The Shocking Truth About Mobile Marketing
Over the past three weeks I've had the pleasure of speaking with fifteen senior marketing professionals at large business to consumer enterprises. I asked them to share their mobile marketing initiatives and I learned something bewildering. The ugly truth behind all the hype is that many brands are treating responsive design as their mobile marketing strategy for 2015.Yet treating mobile as simply a smaller screen is missing the powerful opportunity right in front of us! Being mobile is about far more than creating content for a smaller visual field. It’s about taking advantage of the visitors physical context. It's knowing that reading on my phone is a completely different experience than on my tablet. It's considering how sound will be effected by background noise. It's taking advantage of the visitors physical location - commuting, watching TV on the couch, sitting in a park. It's knowing that users will swipe, pinch and shake their way to engagement.Have you even begun to consider what content will perform best on our smart watches?When we think about all the opportunities mobile marketing presents it's easy to feel overwhelmed. And sometimes being overwhelmed holds us back. In the case of my recent interviews I found three recurring obstacles blocking aggressive progress.
Applications to service clients are the first priority.
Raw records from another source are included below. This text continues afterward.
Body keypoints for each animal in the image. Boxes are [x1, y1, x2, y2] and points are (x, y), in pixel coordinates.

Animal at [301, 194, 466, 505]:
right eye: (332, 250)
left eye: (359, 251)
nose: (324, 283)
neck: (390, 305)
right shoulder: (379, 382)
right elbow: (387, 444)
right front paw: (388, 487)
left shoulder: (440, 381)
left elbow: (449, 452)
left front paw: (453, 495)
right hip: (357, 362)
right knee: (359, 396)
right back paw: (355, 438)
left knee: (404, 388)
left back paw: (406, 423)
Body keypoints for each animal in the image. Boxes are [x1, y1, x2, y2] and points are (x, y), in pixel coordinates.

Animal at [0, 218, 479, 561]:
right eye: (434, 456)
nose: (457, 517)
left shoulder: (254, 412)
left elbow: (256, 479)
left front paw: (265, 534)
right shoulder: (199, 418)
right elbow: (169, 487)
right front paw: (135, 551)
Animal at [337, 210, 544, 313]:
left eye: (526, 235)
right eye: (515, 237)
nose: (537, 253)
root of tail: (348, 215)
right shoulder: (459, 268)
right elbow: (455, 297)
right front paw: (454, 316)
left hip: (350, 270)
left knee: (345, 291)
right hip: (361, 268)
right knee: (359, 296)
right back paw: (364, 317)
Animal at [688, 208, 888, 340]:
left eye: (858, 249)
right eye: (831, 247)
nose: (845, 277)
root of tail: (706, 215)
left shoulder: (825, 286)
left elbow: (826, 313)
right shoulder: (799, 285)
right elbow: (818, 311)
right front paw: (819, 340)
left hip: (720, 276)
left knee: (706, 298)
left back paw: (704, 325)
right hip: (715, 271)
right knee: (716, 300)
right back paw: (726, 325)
Certainly earning our audience's trust by building mobile services in which they can conduct business with you makes sense. Ordering systems, conducting banking transactions and trade show scheduling are some of the common tools being leveraged. These are great....but, and it's a big but, most organizations are not leveraging these resources to integrate marketing objectives and best practices.
Where did all the good content go? It's not as if we are all sitting around with spare time on our hands. As marketing professionals we are overloaded creating quality content our audience will value. Adding another dimension is challenging. For those who have conducted experiments they know first hand you can't just treat your mobile device as another billboard. You actually have to have a content strategy that aligns to mobile consumption.
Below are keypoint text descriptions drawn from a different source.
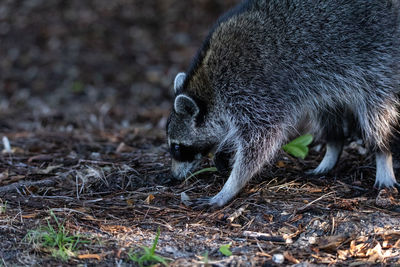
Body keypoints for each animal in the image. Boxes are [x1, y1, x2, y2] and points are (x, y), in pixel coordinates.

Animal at [166, 0, 400, 208]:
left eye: (177, 147)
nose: (174, 177)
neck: (208, 89)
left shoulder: (250, 92)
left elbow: (261, 141)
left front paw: (230, 187)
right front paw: (223, 150)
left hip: (379, 62)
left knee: (376, 114)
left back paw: (382, 155)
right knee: (327, 110)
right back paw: (333, 147)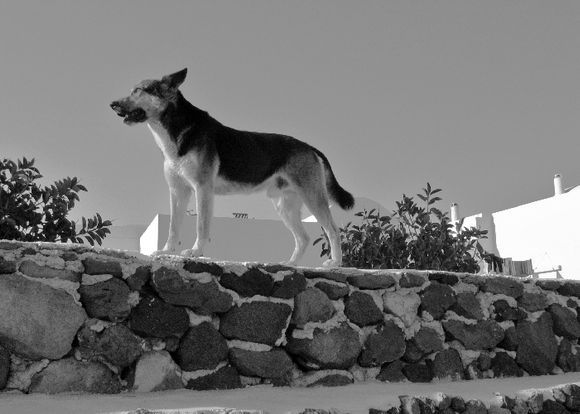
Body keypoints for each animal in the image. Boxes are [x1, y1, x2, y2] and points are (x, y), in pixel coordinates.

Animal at [109, 68, 354, 266]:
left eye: (139, 90)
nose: (112, 105)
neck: (176, 131)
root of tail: (309, 147)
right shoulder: (178, 191)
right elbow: (172, 227)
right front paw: (167, 251)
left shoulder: (202, 188)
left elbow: (201, 225)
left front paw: (196, 252)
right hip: (285, 206)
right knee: (303, 238)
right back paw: (291, 264)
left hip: (313, 198)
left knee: (333, 230)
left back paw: (334, 263)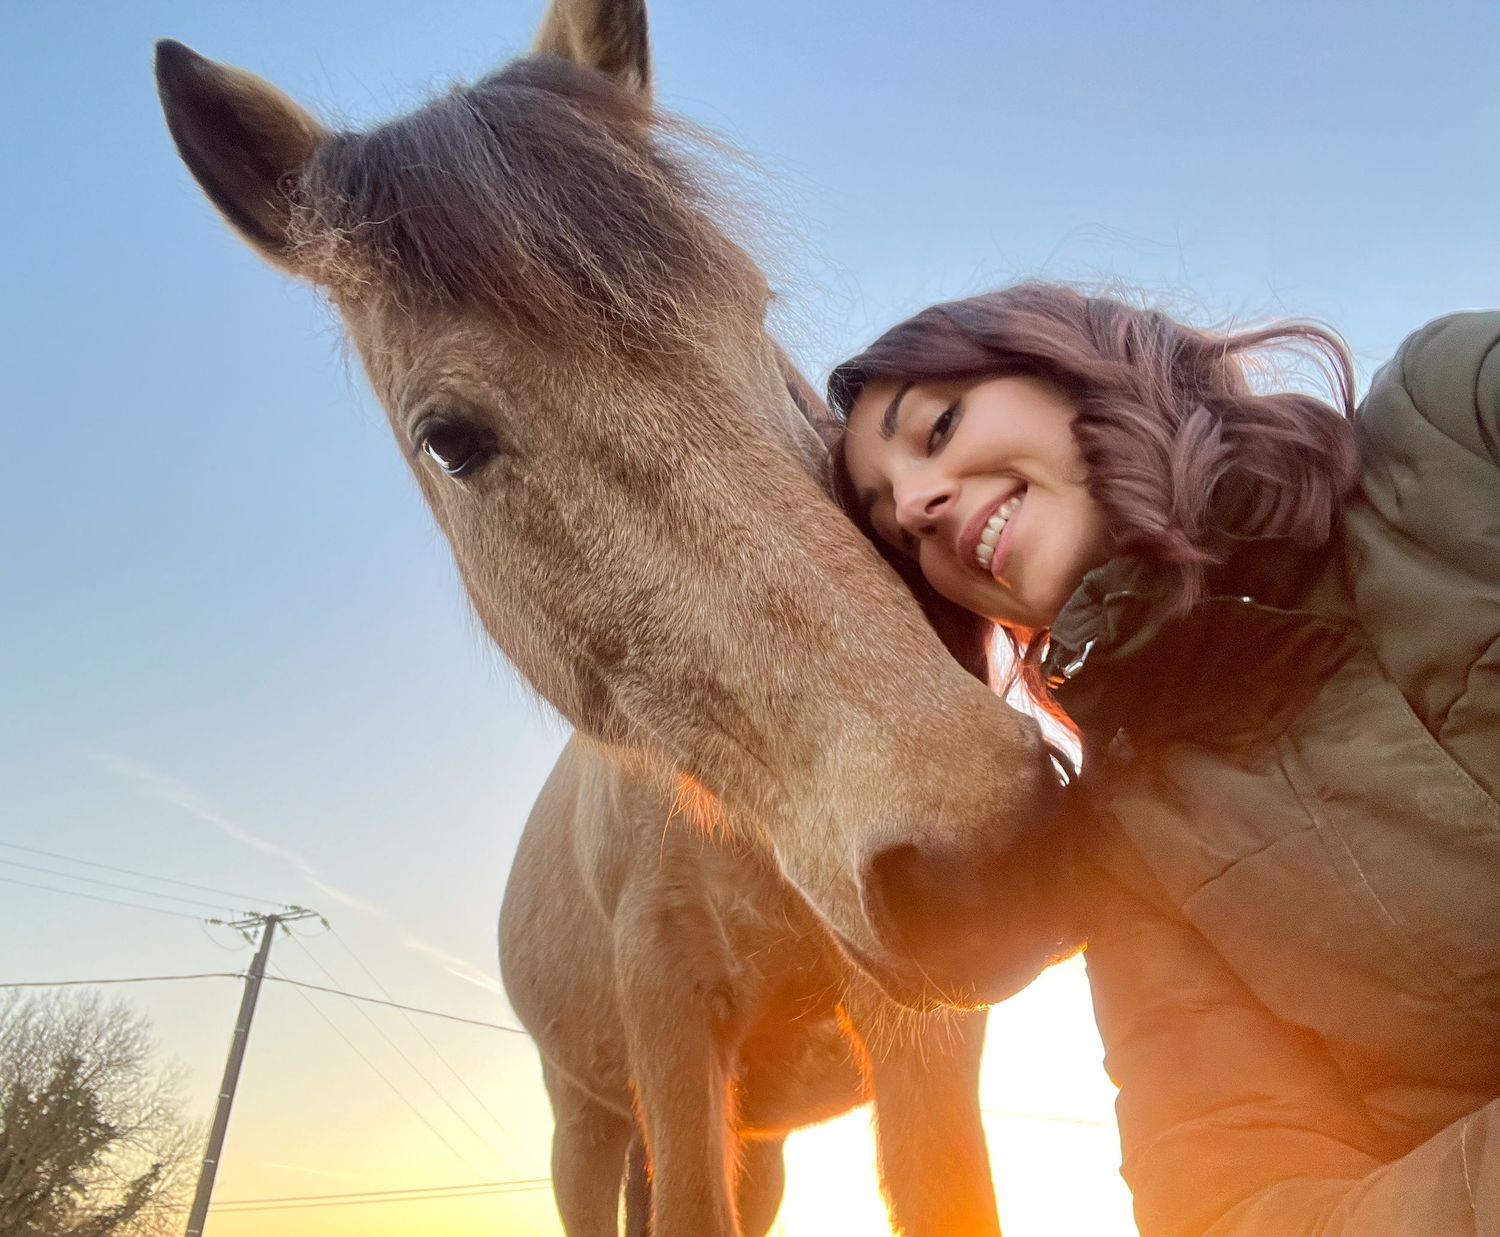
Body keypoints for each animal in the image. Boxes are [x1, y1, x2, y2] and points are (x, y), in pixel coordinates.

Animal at [154, 2, 1073, 1232]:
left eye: (754, 307)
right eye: (449, 439)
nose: (982, 846)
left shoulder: (922, 1049)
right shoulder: (670, 1025)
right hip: (583, 1122)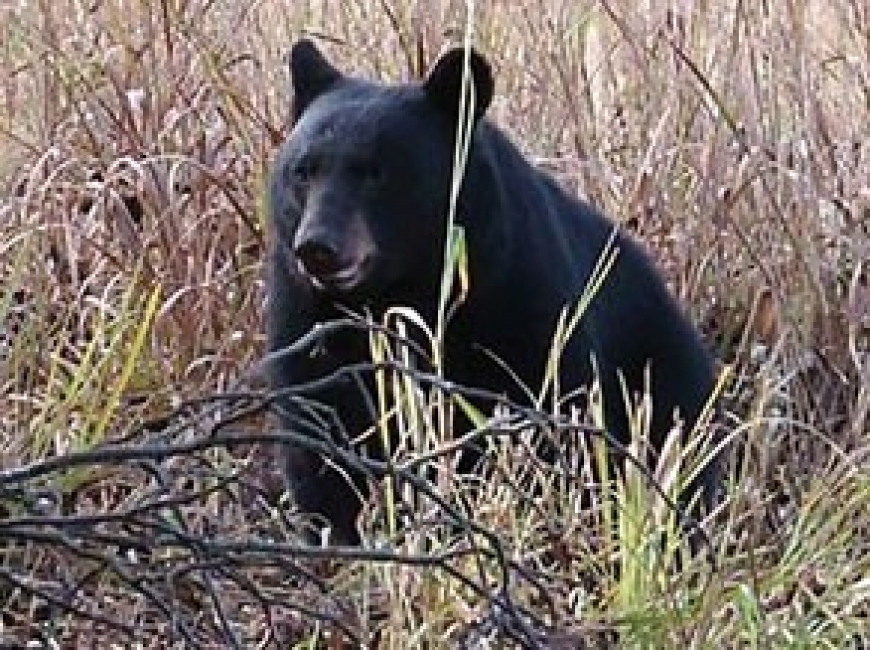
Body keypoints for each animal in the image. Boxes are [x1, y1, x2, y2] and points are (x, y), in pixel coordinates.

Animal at [268, 39, 724, 540]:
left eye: (374, 172)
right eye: (303, 171)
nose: (317, 247)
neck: (404, 287)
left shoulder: (521, 300)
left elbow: (547, 417)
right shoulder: (307, 321)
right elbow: (320, 439)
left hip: (665, 382)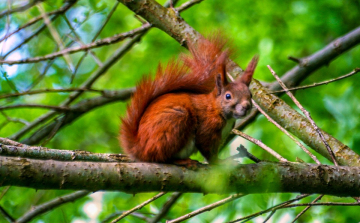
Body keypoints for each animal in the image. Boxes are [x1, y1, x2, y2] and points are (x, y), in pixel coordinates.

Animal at [119, 35, 258, 166]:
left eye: (250, 95)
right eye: (228, 96)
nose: (246, 106)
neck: (216, 109)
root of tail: (139, 148)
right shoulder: (207, 127)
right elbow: (207, 149)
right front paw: (220, 162)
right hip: (175, 121)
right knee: (161, 157)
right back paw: (182, 161)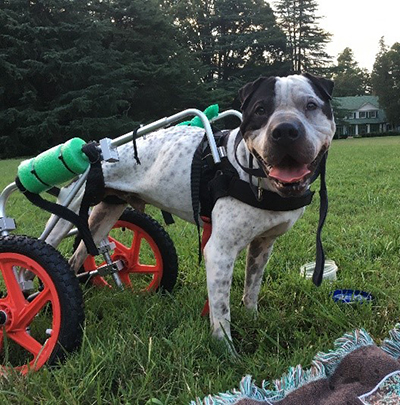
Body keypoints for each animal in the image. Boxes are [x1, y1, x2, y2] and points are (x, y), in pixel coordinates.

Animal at [46, 73, 334, 344]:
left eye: (311, 105)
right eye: (261, 110)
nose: (285, 130)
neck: (253, 175)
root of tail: (96, 150)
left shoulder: (263, 244)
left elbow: (252, 287)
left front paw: (252, 318)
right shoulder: (219, 252)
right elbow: (221, 311)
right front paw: (226, 350)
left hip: (103, 216)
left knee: (77, 256)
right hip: (65, 216)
Go big or go home. Too many brands expect their investments in mobile to go "viral". They compare adoption rates to popular gaming applications and forget that mobile marketing must be measured by its impact on the business - just like all our marketing programs. The go big or go home mentality stifles our willingness to experiment.I'm confident the marketers I spoke with will charge forward and think differently. Will you lead the way? Or will you wait to follow?